## Excerpt
=====

The sequencer plays a crucial role in Layer 2 (L2), particularly within the ZK Rollup architecture. The core function of a sequencer is to be responsible for ordering transactions, executing them, delegating proof generation to a prover, and then sending the proof and data back to Layer 1 (L1).

sequencerintro

The sequencer is essentially a blockchain with special functionalities. Beyond the essential components required by traditional blockchains, they also need capabilities for interfacing with ZK provers and for connecting with L1 Data Availability (DA). For ecosystems like EVM compatible Layer 2, compatibility with smart contracts through a EVM is necessary. To implement additional distinctive features, such as customized consensus or transaction packaging methods, more modules are required. Often, these functional modules cannot be accomplished solely through smart contracts.

framework

Due to the high cost of developing a new blockchain from scratch, many Rollup sequencers opt to fork the source code of go-ethereum and make various degrees of modifications or encapsulations to reuse the underlying components of go-ethereum as much as possible. However, for Reddio Modular Sequencer SDK, we utilize a blockchain framework to complete this task. The advantage is that it allows for decoupling between some of the blockchain's underlying components and the core functionalities that need to be added to the sequencer. This way, should there be a need to modify or add functionalities, development iterations can be carried out at a lower cost.

=====

[Collection entries]
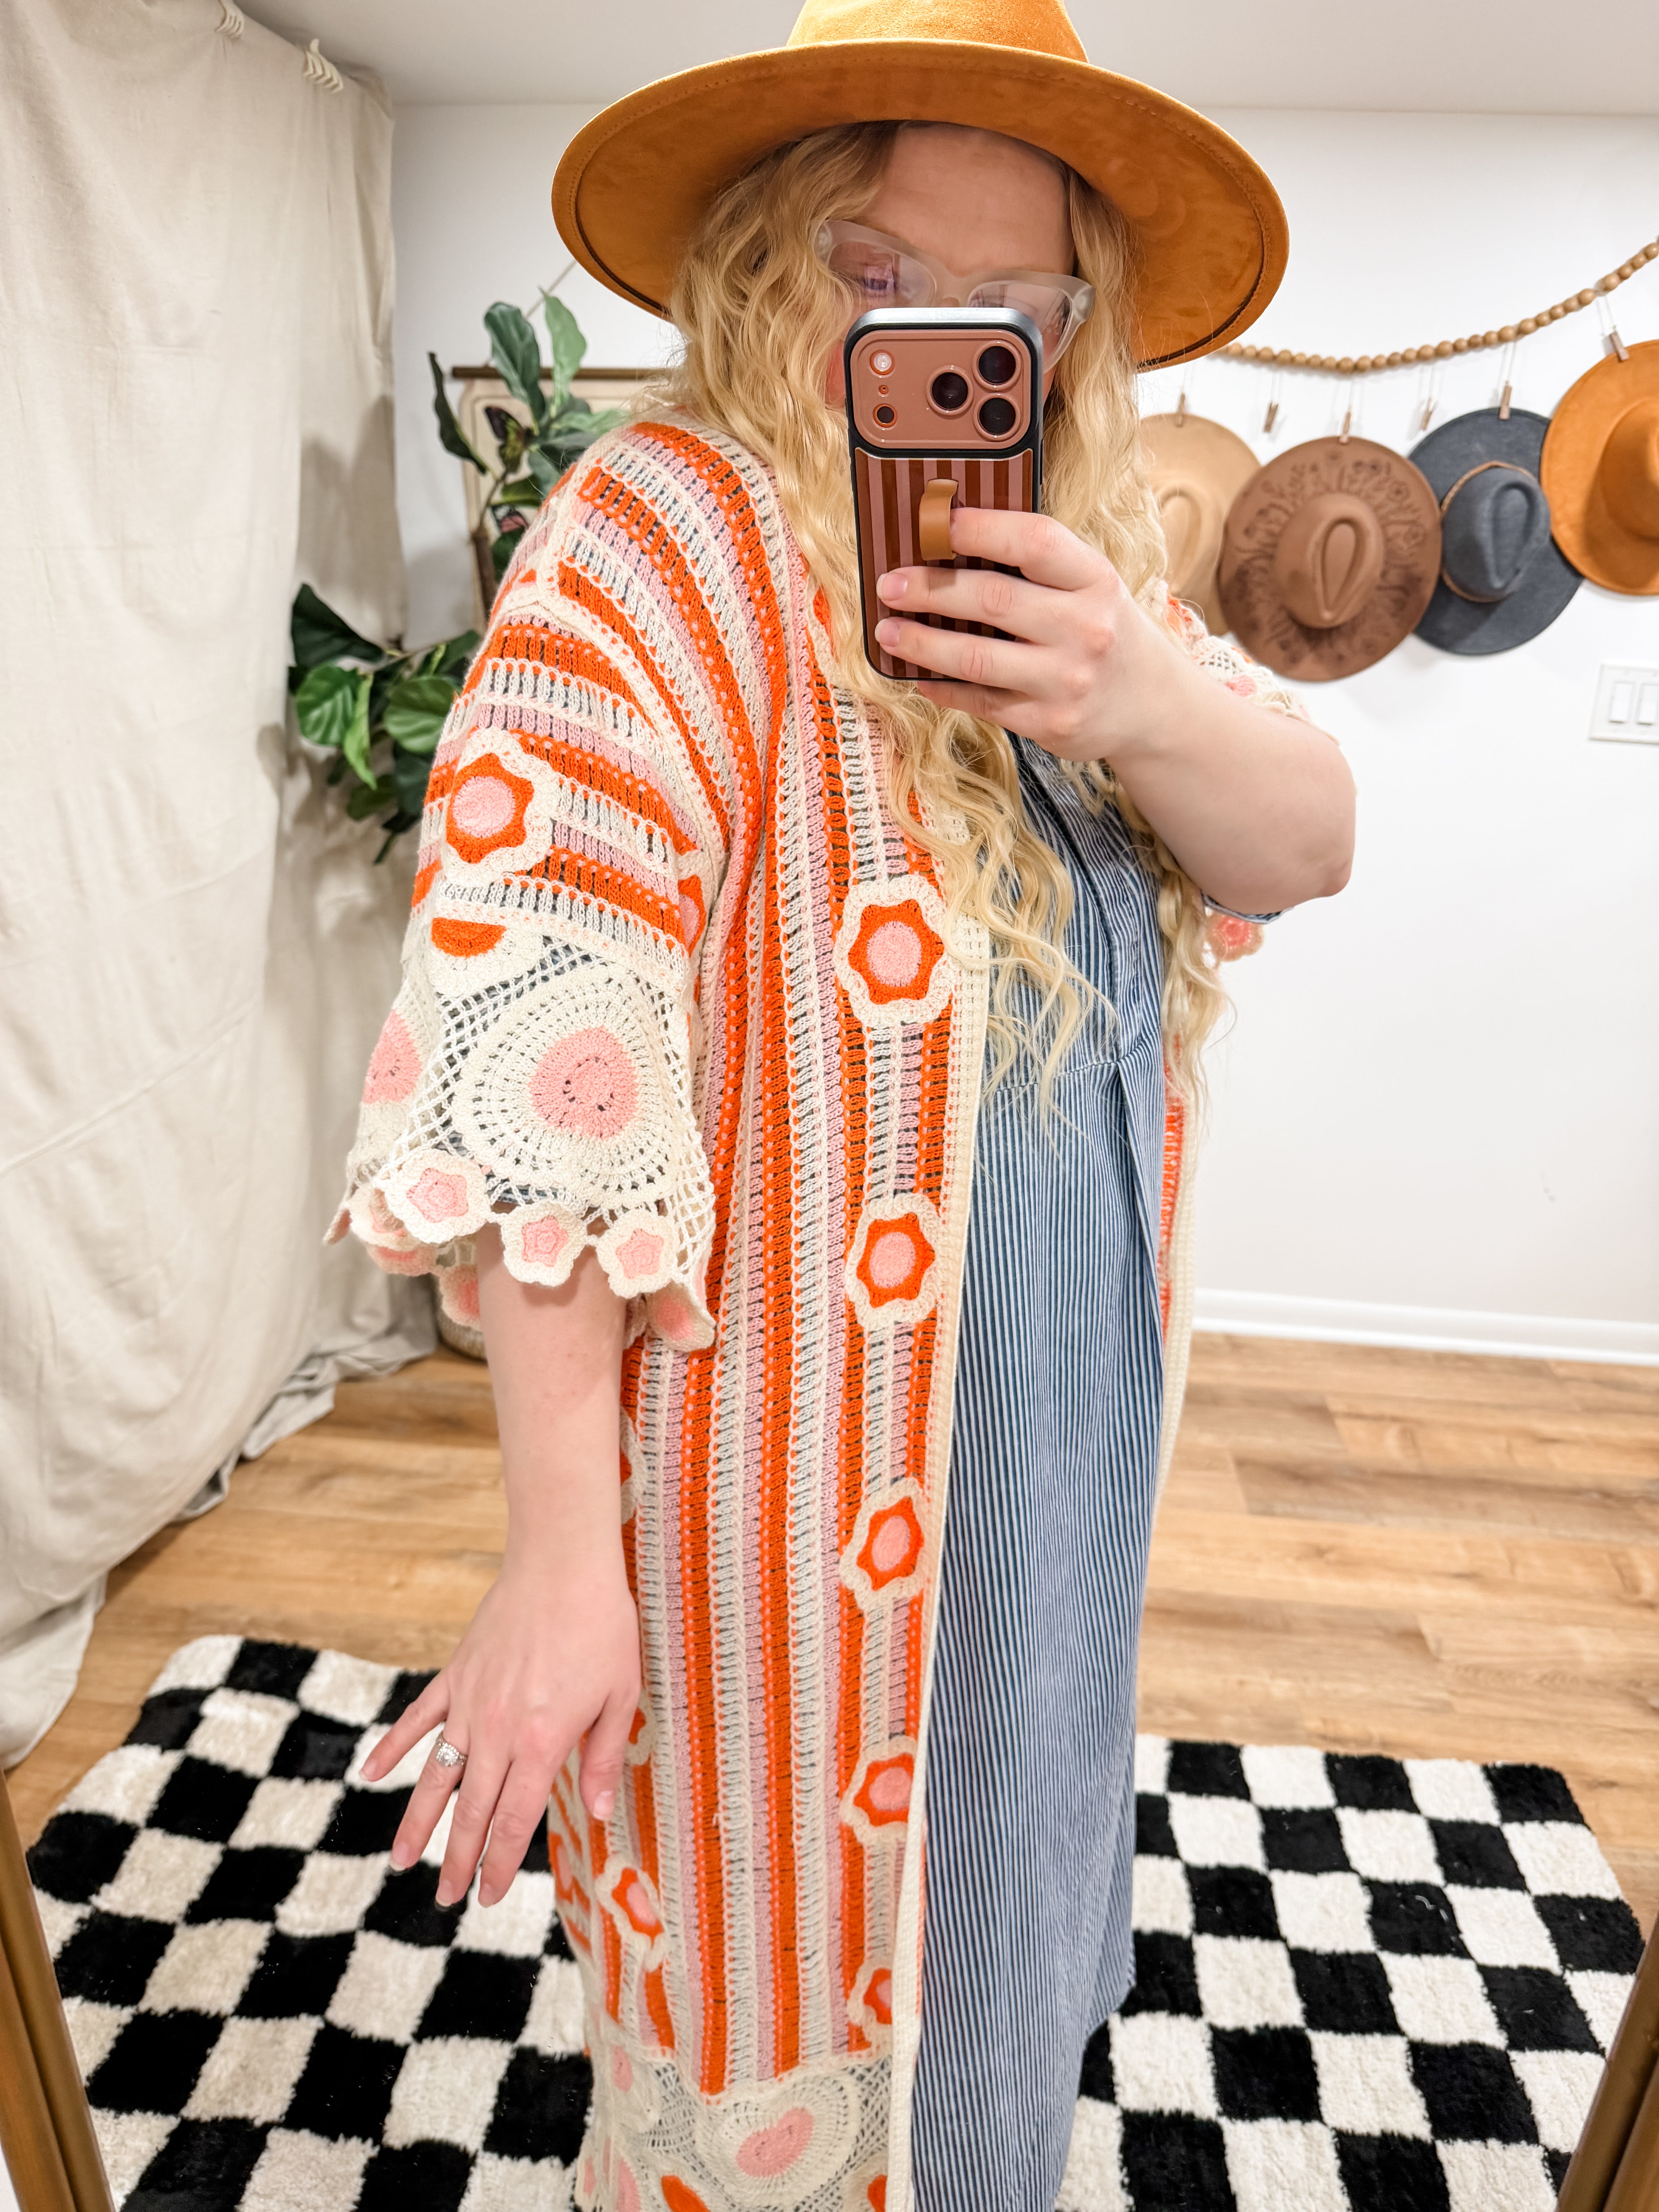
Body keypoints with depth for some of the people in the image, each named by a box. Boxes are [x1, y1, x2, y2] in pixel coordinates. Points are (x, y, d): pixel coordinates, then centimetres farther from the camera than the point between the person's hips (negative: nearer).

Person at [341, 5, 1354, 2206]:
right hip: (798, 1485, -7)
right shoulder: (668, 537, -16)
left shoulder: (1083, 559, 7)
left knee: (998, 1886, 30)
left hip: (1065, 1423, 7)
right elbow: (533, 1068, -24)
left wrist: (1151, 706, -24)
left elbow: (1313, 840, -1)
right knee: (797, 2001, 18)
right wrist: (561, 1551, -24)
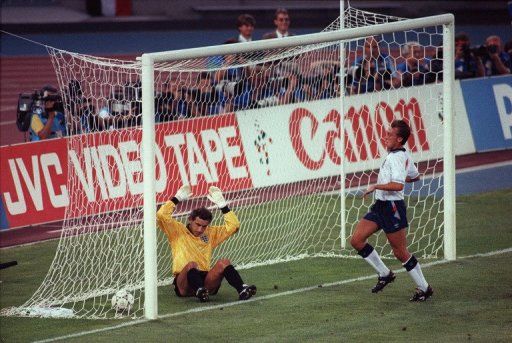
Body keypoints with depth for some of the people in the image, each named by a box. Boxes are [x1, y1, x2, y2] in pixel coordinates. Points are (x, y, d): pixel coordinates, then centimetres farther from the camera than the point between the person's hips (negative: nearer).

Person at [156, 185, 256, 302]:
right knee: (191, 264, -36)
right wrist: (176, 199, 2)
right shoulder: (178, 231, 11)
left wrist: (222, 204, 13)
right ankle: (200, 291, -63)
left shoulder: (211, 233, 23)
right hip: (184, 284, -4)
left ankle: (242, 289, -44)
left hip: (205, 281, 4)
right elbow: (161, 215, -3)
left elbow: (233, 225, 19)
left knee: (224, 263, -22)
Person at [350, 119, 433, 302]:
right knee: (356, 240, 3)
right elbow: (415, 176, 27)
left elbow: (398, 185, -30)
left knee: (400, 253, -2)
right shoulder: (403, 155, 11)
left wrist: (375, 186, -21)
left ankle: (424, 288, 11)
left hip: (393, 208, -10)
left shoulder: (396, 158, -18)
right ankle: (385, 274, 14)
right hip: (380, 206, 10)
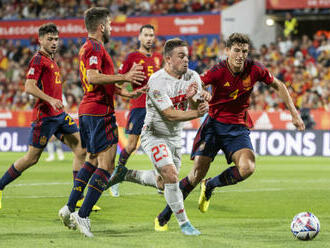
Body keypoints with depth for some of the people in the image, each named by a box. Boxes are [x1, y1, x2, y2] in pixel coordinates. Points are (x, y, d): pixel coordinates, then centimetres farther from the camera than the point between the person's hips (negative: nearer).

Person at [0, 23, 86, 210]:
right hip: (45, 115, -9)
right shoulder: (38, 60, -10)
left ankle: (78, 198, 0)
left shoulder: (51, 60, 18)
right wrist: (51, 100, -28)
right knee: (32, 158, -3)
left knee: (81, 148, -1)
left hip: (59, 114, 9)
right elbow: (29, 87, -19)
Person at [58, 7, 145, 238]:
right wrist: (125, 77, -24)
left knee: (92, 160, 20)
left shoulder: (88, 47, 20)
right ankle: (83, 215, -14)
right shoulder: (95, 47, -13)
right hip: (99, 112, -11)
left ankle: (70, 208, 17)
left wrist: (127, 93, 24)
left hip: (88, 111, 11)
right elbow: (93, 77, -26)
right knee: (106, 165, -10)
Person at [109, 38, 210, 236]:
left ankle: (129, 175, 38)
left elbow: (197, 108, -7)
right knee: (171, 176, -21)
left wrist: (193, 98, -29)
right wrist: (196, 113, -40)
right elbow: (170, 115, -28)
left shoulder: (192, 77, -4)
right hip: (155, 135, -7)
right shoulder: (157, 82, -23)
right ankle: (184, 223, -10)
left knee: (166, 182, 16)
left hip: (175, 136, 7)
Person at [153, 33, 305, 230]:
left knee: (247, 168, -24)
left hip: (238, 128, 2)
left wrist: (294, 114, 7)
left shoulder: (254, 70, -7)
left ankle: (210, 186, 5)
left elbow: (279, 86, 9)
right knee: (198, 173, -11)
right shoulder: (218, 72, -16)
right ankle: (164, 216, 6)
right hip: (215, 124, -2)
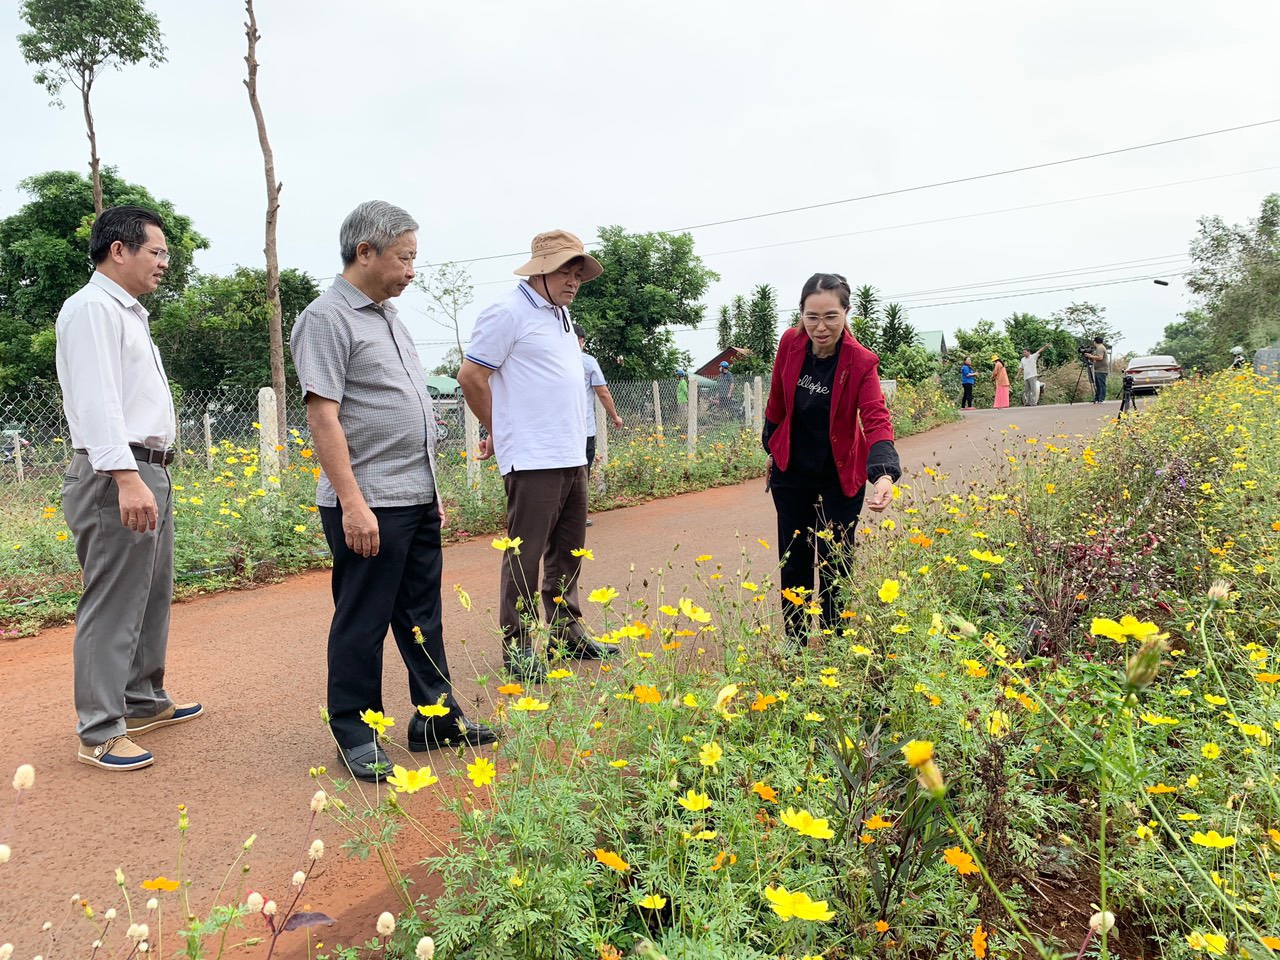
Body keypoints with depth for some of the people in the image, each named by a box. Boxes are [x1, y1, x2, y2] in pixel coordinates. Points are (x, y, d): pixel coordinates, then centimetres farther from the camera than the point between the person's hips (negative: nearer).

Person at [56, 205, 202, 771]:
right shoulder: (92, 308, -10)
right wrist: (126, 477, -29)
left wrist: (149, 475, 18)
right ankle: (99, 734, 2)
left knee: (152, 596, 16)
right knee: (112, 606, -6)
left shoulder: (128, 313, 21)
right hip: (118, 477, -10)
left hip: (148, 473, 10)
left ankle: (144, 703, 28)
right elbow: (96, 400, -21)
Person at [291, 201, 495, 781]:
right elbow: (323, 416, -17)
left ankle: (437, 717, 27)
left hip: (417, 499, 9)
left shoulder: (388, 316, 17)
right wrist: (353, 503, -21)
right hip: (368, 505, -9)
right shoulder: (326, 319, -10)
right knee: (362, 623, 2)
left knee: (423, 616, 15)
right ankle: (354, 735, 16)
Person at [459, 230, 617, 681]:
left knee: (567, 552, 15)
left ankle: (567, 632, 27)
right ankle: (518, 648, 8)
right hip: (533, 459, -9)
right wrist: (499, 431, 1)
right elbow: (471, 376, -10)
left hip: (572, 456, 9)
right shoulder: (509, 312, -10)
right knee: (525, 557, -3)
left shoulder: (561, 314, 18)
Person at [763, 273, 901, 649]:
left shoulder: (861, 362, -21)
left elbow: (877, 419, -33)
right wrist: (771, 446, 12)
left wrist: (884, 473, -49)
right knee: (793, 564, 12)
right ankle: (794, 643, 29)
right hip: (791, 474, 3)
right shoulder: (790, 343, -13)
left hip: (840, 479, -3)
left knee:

=====

## Explore the material
(1) In the sequencer excerpt, what do many Rollup sequencers fork because building a new blockchain from scratch is costly?
(2) Please copy the sequencer excerpt word for word, from "The sequencer plays" to "Layer 1 (L1).".

## Task-by-task solutions
(1) The source code of go-ethereum.

(2)
The sequencer plays a crucial role in Layer 2 (L2), particularly within the ZK Rollup architecture. The core function of a sequencer is to be responsible for ordering transactions, executing them, delegating proof generation to a prover, and then sending the proof and data back to Layer 1 (L1).